つまりラヴォ王国がアユタヤ王国になったと言われている。
ハリプンチャイ王国:661年 – 1292年
661年(750年頃とも言われる)に現在のタイ北部ランプーン県で、ジャーンマテーウィー女王がハリプンチャイ王国を建国。
このジャーンマテーウィーはラヴォ王国の王の娘といわれている
ラヴォ王国と同様、クメールによる侵略などがあったが、12世紀 – 13世紀初頭、非常に繁栄し、ランプーンを中心に寺院などの建設が多数行われた。

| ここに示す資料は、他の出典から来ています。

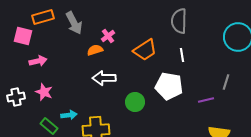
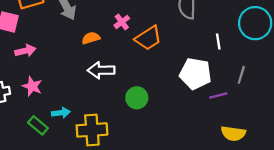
pink cross: (108, 36) -> (122, 22), moved
white line: (182, 55) -> (218, 42), moved
white pentagon: (169, 86) -> (195, 74), moved

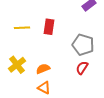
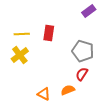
yellow cross: (17, 65) -> (20, 55), moved
orange semicircle: (43, 69) -> (68, 90), moved

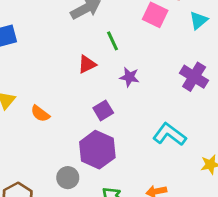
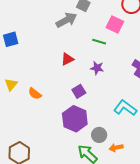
green line: (113, 41) -> (99, 42), moved, turned -48
gray circle: (68, 178) -> (99, 135), moved

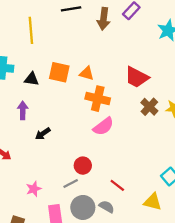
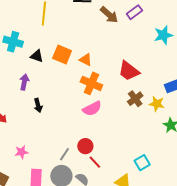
brown arrow: (104, 19) -> (109, 15), turned -66
black arrow: (43, 134) -> (38, 105), turned -80
red circle: (83, 166) -> (85, 146), moved
gray line: (71, 184) -> (65, 154), moved, turned -40

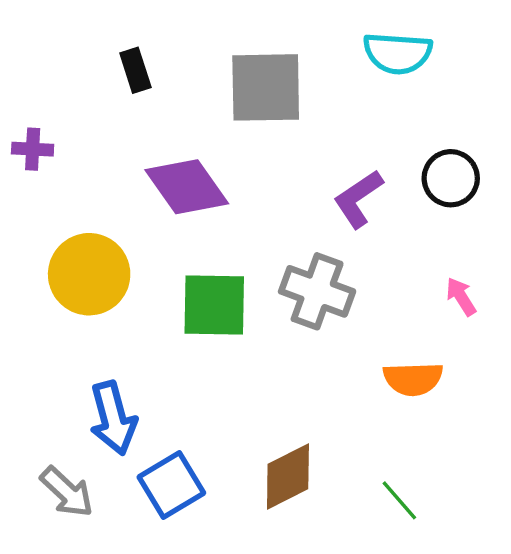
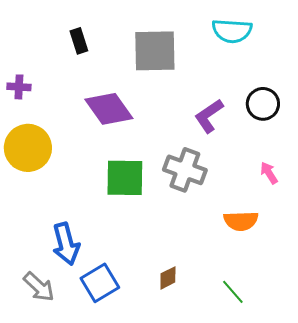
yellow circle: (89, 274) -> (28, 148), moved
brown diamond: (288, 476) -> (168, 278), size x0.6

その後、1292年にグンヤーン王国のマンラーイ(後のラーンナー王朝の創始者)による侵略を受け壊滅した。
パヤオ王国:1096年? – 1338年
パヤオ王国はタイの最北部チェンラーイ県の西隣のパヤオ県パヤオ郡に作られた王国。
中央には水量の豊富なパヤオ湖を抱え、農作に適した台地でありながら、険しい山々に守れらた土地で、チェンラーイ県のチエンラーイ郡とチエンコーン郡以外の街とは接触が難しい地となっている。
パヤオ王国は、1096年にグンヤーン王国からチョームタムと呼ばれる王が移住し街を作ったとされる説と、1174年にシンハラート王がこの地に街を建設したとされる説があり、チョームタム王による建国だとすると、小タイ族の歴史上で最初期に属する国であり、現在一般に小タイ族による最初の国家とされるスコータイ王国の建国よりも一世紀半近くも早くなる。
1258年に即位したガムムアン王の時代、スコータイ王朝(ラームカムヘーン王)、ラーンナー王朝(マンラーイ王)と同盟を結ぶほど、パヤオは存在感を持った大国となった。
1334年ラーンナー王朝のカムフーがパヤオを支配下に加え、1338年に併合され消滅した。
その他の国家
スワンナプーム王国
ドヴァーラヴァティー王国のスパンブリーに存在した都市国家の一つであったが、877年から882年頃独立国家となったと考えられる。
ドヴァーラヴァティー王国末期は、チャオプラヤー川を挟んで東側のラヴォ王国と西側のスワンナプーム王国の2つに統合されたと考えられるがスワンナプーム王国の実態はよくわかっていない。
その後、アユタヤ王国に吸収され消滅した。
後にウートンと呼ばれるようになり、アユタヤ王朝初代王ラーマーティボーディー1世の出身地と伝えられている。
なお、タイの学校教育では紀元前より存在した国家と教えているが、国際的には認知されていない。
スワンナプーム空港はこのスワンナプーム王国にちなんで名付けられた。
※クメール王朝のジャヤーヴァルマン7世の時代に、スワンナプーム王国の名前について言及したプラサート・プラ・カーン(จารึกปราสาทพระขรรค์)と呼ばれる碑文がある。
グンヤーン王国
グンヤーン王国 (ヒランナコーン・グンヤーン、またはゴエンヤイ王国:อาณาจักรหิรัญเงินยาง)は、638年 – 1292年チェンライのメーサイ地区に存在した国家で、後のラーンナー王国となる国家。
南部のハリプンチャイ王国の影響を受け上座部仏教の国家であった。
当初よりラヴォ王国の影響下にあり、その後はラヴォ王国と同様、クメールにより支配される。
1262年クメールの支配から独立し、マンラーイがグンヤーン王として戴冠すると、1281年ハリプンチャイ王国に侵攻し、首都(現在のランプーン)を占領。
国名を「ラーンナー王国」へと改め王位に就いた。